Most of the time I try to respond to the comments that come into my blog. There has been a rush of comments since the linking of my posting to a few news articles.
1) Thank you for the comments – I know many of you are skeptical about this process, and a few are even outright hostile. I will be going through all of the postings in detail and pulling out the themes and ideas throughout the feedback.
2) I will continue to have an ongoing dialogue with a few key community members and these comments will inform those discussions. I will make sure your voices are heard as we go through our decision making.

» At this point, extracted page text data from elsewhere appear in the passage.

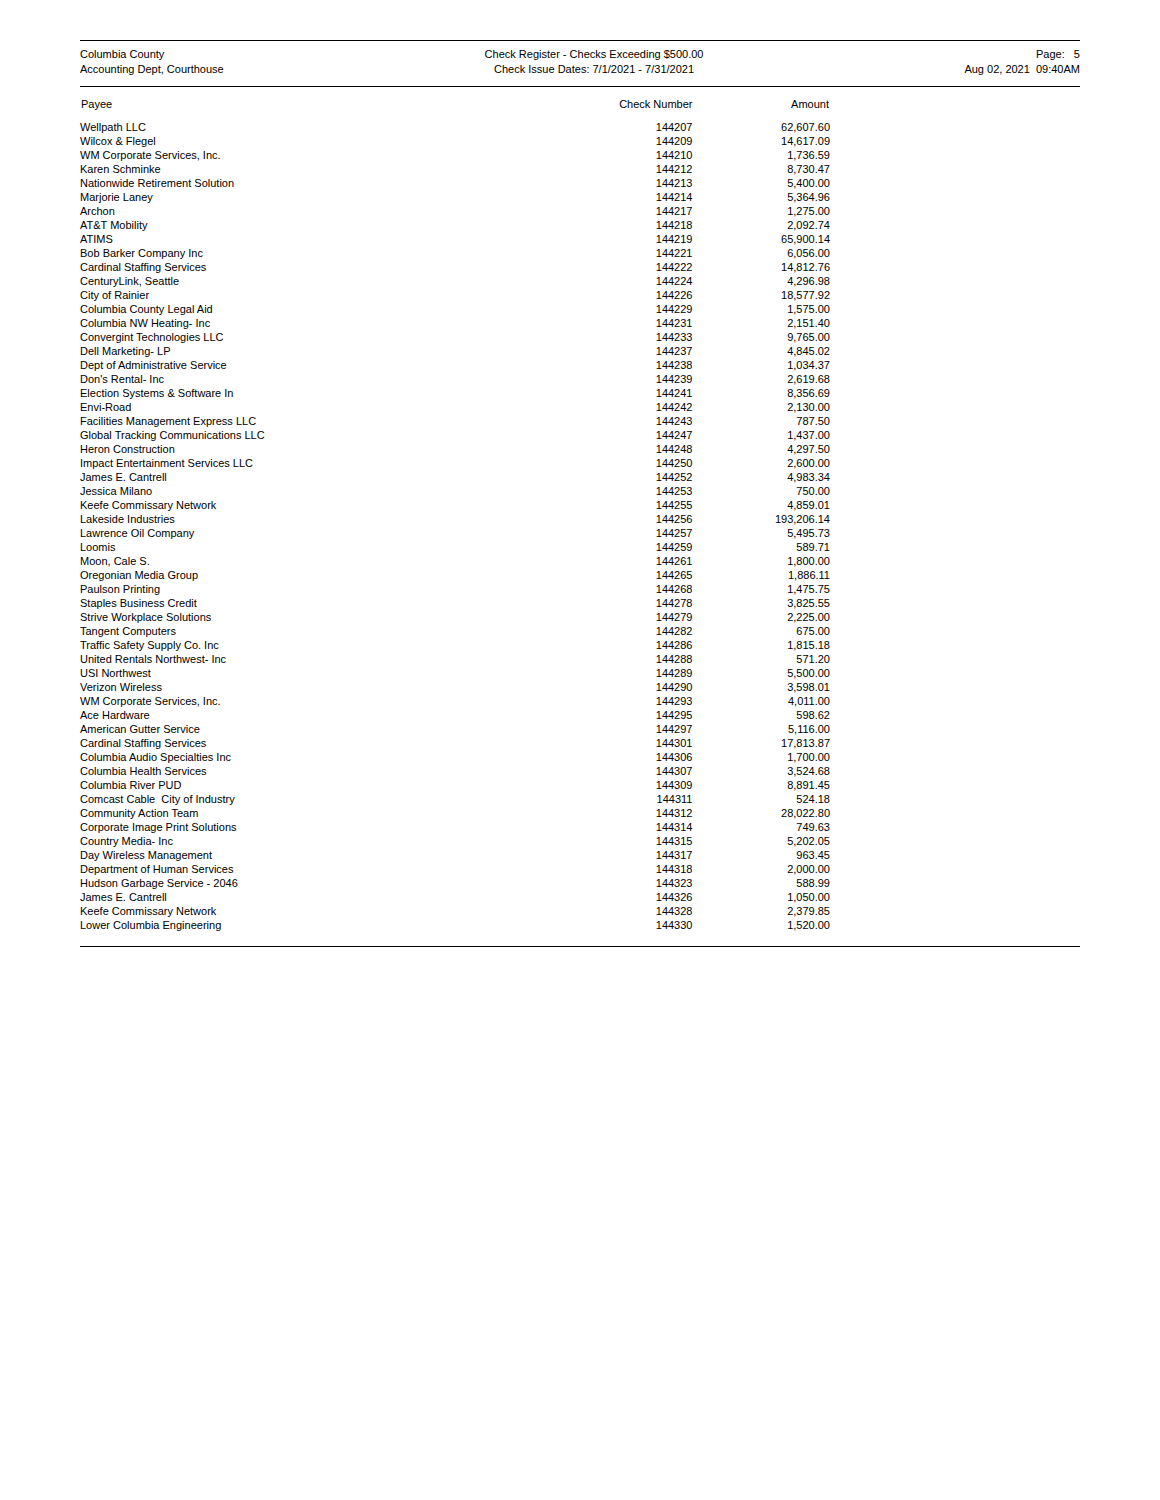Columbia County
Accounting Dept, Courthouse
Check Register - Checks Exceeding $500.00
Check Issue Dates: 7/1/2021 - 7/31/2021
Page: 5
Aug 02, 2021 09:40AM
| Payee | Check Number | Amount | |
| --- | --- | --- | --- |
| Wellpath LLC | 144207 | 62,607.60 | |
| Wilcox & Flegel | 144209 | 14,617.09 | |
| WM Corporate Services, Inc. | 144210 | 1,736.59 | |
| Karen Schminke | 144212 | 8,730.47 | |
| Nationwide Retirement Solution | 144213 | 5,400.00 | |
| Marjorie Laney | 144214 | 5,364.96 | |
| Archon | 144217 | 1,275.00 | |
| AT&T Mobility | 144218 | 2,092.74 | |
| ATIMS | 144219 | 65,900.14 | |
| Bob Barker Company Inc | 144221 | 6,056.00 | |
| Cardinal Staffing Services | 144222 | 14,812.76 | |
| CenturyLink, Seattle | 144224 | 4,296.98 | |
| City of Rainier | 144226 | 18,577.92 | |
| Columbia County Legal Aid | 144229 | 1,575.00 | |
| Columbia NW Heating- Inc | 144231 | 2,151.40 | |
| Convergint Technologies LLC | 144233 | 9,765.00 | |
| Dell Marketing- LP | 144237 | 4,845.02 | |
| Dept of Administrative Service | 144238 | 1,034.37 | |
| Don's Rental- Inc | 144239 | 2,619.68 | |
| Election Systems & Software In | 144241 | 8,356.69 | |
| Envi-Road | 144242 | 2,130.00 | |
| Facilities Management Express LLC | 144243 | 787.50 | |
| Global Tracking Communications LLC | 144247 | 1,437.00 | |
| Heron Construction | 144248 | 4,297.50 | |
| Impact Entertainment Services LLC | 144250 | 2,600.00 | |
| James E. Cantrell | 144252 | 4,983.34 | |
| Jessica Milano | 144253 | 750.00 | |
| Keefe Commissary Network | 144255 | 4,859.01 | |
| Lakeside Industries | 144256 | 193,206.14 | |
| Lawrence Oil Company | 144257 | 5,495.73 | |
| Loomis | 144259 | 589.71 | |
| Moon, Cale S. | 144261 | 1,800.00 | |
| Oregonian Media Group | 144265 | 1,886.11 | |
| Paulson Printing | 144268 | 1,475.75 | |
| Staples Business Credit | 144278 | 3,825.55 | |
| Strive Workplace Solutions | 144279 | 2,225.00 | |
| Tangent Computers | 144282 | 675.00 | |
| Traffic Safety Supply Co. Inc | 144286 | 1,815.18 | |
| United Rentals Northwest- Inc | 144288 | 571.20 | |
| USI Northwest | 144289 | 5,500.00 | |
| Verizon Wireless | 144290 | 3,598.01 | |
| WM Corporate Services, Inc. | 144293 | 4,011.00 | |
| Ace Hardware | 144295 | 598.62 | |
| American Gutter Service | 144297 | 5,116.00 | |
| Cardinal Staffing Services | 144301 | 17,813.87 | |
| Columbia Audio Specialties Inc | 144306 | 1,700.00 | |
| Columbia Health Services | 144307 | 3,524.68 | |
| Columbia River PUD | 144309 | 8,891.45 | |
| Comcast Cable City of Industry | 144311 | 524.18 | |
| Community Action Team | 144312 | 28,022.80 | |
| Corporate Image Print Solutions | 144314 | 749.63 | |
| Country Media- Inc | 144315 | 5,202.05 | |
| Day Wireless Management | 144317 | 963.45 | |
| Department of Human Services | 144318 | 2,000.00 | |
| Hudson Garbage Service - 2046 | 144323 | 588.99 | |
| James E. Cantrell | 144326 | 1,050.00 | |
| Keefe Commissary Network | 144328 | 2,379.85 | |
| Lower Columbia Engineering | 144330 | 1,520.00 | |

One thing that jumped out at me about many of these postings is the sense that a lack of trust in our motivations is a key factor for you all. I am unclear as to why then it is a problem for us to clarify something so that motivations are not an issue. Unless I have been really not paying attention, we have been incredibly direct in how we have talked about OSS issues ever since May 2001. At the time we were clear with our concerns as well as our aspirations, and we were clear about our approach to source code licensing. Ever since that point we have done nothing except consistently deliver on those plans and become increasingly more open and willing to receive community feedback. I don’t expect a cookie from anyone for doing the right thing – but it would seem to counter balance some of the concerns raised in the comments to my previous postings.

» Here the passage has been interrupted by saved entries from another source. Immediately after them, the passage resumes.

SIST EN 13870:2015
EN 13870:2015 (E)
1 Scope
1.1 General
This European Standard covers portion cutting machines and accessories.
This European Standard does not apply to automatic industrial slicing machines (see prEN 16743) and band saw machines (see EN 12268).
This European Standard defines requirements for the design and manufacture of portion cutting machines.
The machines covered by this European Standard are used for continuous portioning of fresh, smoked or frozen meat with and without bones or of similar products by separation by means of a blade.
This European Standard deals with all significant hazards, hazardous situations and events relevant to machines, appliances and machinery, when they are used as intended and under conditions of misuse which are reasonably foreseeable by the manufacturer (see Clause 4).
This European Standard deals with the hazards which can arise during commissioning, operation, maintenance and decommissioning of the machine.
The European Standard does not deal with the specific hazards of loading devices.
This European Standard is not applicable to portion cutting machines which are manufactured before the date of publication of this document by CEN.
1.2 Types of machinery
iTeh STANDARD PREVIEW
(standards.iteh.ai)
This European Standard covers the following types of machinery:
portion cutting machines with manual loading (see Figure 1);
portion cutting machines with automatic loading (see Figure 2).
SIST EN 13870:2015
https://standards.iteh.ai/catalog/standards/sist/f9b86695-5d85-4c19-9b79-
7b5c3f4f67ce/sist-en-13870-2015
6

Starting in 2001 – we launched Shared Source with 6 separate offerings (some reference only, some full modification/redist terms). Since then we have grown to having >600 source releases servicing well over 2 million developers. CodePlex has taken that to even greater heights. In Dec. 2003, we stated unequivocally that our IP portfolio was open for licensing to anyone, and that academics (for example) had royalty free access to them. We also put in place an unprecedented IP indemnification policy for our customers and partners. We have had a steady increase in our amount of community interaction and transparency through the >6K bloggers at Microsoft, sites like Channel 9 and Port 25. There are technical collaborations in place with hundreds of commercial companies including OSS providers like JBOSS, SugarCRM, XenSource, Zend, and now Novell. We have stepped up in the standards and specification arena with the availability of our Open Specification Promise and its application to 38 web services specifications, virtualization technology, and SenderID. There were significant concerns about ODF/Open XML compatibility and we launched an open source project called the Open XML Translator that has received broad recognition and acclaim as a quality community program. And just this week we announced the creation of a new Alliance meant to facilitate better communication and testing to draw a community of vendors together to work on interoperability issues. Additionally, we have been spinning off advanced technologies from our research labs into new startups and small enterprises to create opportunities for others through innovation (known as IP Ventures). All of these offerings are global in nature and receive sustained commitment from us.
But, for all of that – we are still going to be building and selling our products. We will be competitive in the marketplace. We will continue to build our technologies to be high value solutions for our customers. We will also value the IP generated in that process. The real question becomes, how do you balance that IP strategy so that it is good for the community, overall industry growth, etc. while also providing a reasonable return on investment. I am at TechEd ITForum this week, and to walk the show floor it is pretty obvious that all vendors are in this exact same boat, no matter what kind of software they produce.
Again, please keep the input coming. I will be working on the covenant issue until we arrive at some sort of resolution.